L’analogie entre liens et lieux est une piste à creuser. Les lieux forts seraient ceux dans lequel un individu passe du temps et qu’il connaît bien (lieux de résidence, de travail, de sociabilité fréquente). Les lieux faibles seraient à l’inverse des lieux connus mais fréquentés de façon très occasionnelle. Ces lieux faibles pourraient alors être qualifiés de « forts » lorsqu’ils permettent à l’individu de construire des ponts vers d’autres lieux – et d’autres mondes1 – dont il serait sans cela totalement déconnecté et in fine de lui donner accès à des ressources différentes de celles auxquelles il a habituellement accès.
Pistes méthodologiques
Les lieux du quotidien sont de mieux en mieux connus par les traces numériques que les populations laissent avec leur téléphone portable, leurs cartes de transports, leurs cartes de crédit ou leur participation à des médias sociaux (eg., Lenormand, Picornell, Cantú-Ros, et al. 2015; Louail, Lenormand, Cantu Ros, et al. 2015; Zhong, Batty, Manley, et al. 2016). Pour des raisons de confidentialité ou de non collecte de l’information, il est toutefois difficile d’apparier les lieux du quotidien issus de ces traces numériques aux profils démographiques des individus ainsi qu’à leurs situations en termes d’emploi, de réussite scolaire ou de santé et les ressources dont ils ont pu bénéficier. De plus, ce sont sans doute les lieux forts – ceux que les individus fréquentent régulièrement – qui ont le plus de chances de ressortir de ces traces numériques.
Pour questionner la force des lieux faibles, les données issues de questionnaire se révèlent précieuses. Les questionnaires permettent en effet non seulement d’interroger les individus sur les ressources rares auxquelles ils ont pu accéder (offres d’emploi ou de soins par exemple) mais aussi de quantifier et de qualifier l’ensemble de leurs lieux d’activité. Pour dresser la liste des lieux du quotidien (et leur fréquence même occasionnelle de visite), ces questionnaires peuvent alors s’appuyer sur que j’appelle des « générateurs de lieux » – par analogie avec les « générateurs de noms » couramment employés en sociométrie lorsqu’il s’agit de recueillir des informations sur le réseau social d’un individu (Bidart & Charbonneau 2011). Ces générateurs de lieux peuvent procéder par segmentation des activités (travailler, étudier, faire des courses, voir des amis, accompagner un proche, faire des activités de loisirs, etc.) afin que l’individu liste les lieux qu’il fréquente (même très occasionnellement) pour réaliser ces différentes activités. Notons que ces collectes d’information par questionnaires demeurent sujettes au biais de « désirabilité sociale », voire dans le cas des lieux au biais de « désirabilité socio-spatiale » puisque les personnes interrogées peuvent vouloir donner une image de leur géographie qui est conforme à ce qu’elles pensent être la géographie du groupe social auquel elles appartiennent.

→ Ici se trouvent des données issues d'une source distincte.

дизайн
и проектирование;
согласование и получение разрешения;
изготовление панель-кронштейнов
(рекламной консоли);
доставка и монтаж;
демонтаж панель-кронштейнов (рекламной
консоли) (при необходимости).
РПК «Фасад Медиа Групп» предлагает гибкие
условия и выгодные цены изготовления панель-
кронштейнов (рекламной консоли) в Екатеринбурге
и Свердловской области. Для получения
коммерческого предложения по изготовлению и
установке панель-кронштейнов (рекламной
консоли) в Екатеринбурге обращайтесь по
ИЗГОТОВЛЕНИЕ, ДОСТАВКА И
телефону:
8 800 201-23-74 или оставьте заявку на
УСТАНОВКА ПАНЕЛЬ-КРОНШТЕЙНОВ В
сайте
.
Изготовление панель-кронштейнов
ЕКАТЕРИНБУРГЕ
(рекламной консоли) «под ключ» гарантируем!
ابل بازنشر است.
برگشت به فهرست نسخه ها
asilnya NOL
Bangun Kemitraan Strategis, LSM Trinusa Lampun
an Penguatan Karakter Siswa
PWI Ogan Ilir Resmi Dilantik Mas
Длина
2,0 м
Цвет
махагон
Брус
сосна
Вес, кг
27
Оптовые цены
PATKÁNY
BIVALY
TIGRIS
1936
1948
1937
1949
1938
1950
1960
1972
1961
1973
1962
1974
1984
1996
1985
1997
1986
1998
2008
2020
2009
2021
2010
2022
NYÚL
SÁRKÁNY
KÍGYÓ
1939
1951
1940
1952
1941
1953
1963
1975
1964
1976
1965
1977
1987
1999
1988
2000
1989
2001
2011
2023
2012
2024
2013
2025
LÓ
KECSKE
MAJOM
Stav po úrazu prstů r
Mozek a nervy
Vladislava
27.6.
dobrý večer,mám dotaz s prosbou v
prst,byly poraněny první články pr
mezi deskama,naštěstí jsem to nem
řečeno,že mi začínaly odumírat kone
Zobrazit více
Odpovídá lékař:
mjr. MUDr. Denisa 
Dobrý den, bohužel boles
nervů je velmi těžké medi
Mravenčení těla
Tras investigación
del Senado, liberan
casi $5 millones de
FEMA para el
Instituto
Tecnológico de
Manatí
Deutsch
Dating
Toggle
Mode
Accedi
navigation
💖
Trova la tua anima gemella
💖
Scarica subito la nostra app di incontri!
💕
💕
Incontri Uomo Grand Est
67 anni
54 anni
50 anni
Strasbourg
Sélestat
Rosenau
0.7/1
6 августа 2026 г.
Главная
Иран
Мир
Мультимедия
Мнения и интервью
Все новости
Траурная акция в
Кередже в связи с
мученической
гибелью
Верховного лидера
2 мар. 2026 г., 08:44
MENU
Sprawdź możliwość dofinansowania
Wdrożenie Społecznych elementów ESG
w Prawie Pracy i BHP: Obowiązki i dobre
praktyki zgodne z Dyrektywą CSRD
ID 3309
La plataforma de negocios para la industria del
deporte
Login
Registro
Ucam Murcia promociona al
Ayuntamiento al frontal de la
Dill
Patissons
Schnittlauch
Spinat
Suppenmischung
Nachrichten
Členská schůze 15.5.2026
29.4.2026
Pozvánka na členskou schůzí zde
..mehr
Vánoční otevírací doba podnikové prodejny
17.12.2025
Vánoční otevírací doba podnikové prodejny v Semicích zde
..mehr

À partir de cette liste de lieux, qui représentent une sous-collection concrète de capitaux sociaux des individus en lien avec l’organisation spatiale de leur vie quotidienne2, une des stratégies d’analyse pourrait consister à distinguer les lieux forts des lieux faibles en fonction de leur fréquence de visite et de comparer ces deux types de lieux pour voir si les lieux faibles conduisent effectivement à un élargissement des champs des possibles par rapport à ce qu’offrent les lieux forts, par exemple en terme d’accès à des services ou de diversification des profils sociaux des populations avec lesquelles les individus se trouvent en coprésence (Vallée 2017). Il serait ensuite intéressant d’estimer la relation statistique qui existe entre l’accès récent à un emploi ou à un professionnel de santé et les opportunités offertes par les lieux faibles, et ce « toutes choses égales par ailleurs » quant au profil démographique et social des individus et aux opportunités offertes par les lieux forts. Si cette relation s’avérait statistiquement significative, cela constituerait un élément empirique permettant d’étayer l’hypothèse relative à la force des lieux faibles et de remettre en cause la pertinence des mesures d’exposition cumulée qui prévalent actuellement dans les analyses quantitatives des effets de lieu.
En questionnant « la force des lieux faibles », ce texte propose de prendre le contre-pied du raisonnement actuel qui postule que les lieux exercent une influence d’autant plus grande sur les individus lorsque ces deniers y passent plus du temps ou s’y rendent fréquemment. Face à cette logique métrique, on peut pourtant se demander si certains lieux fréquentés de manière occasionnelle ne pourraient pas être qualifiés de forts dès lors qu’ils permettent aux individus de jeter des ponts vers d’autres lieux – et d’autres mondes – et d’élargir ainsi le champ de leurs possibles.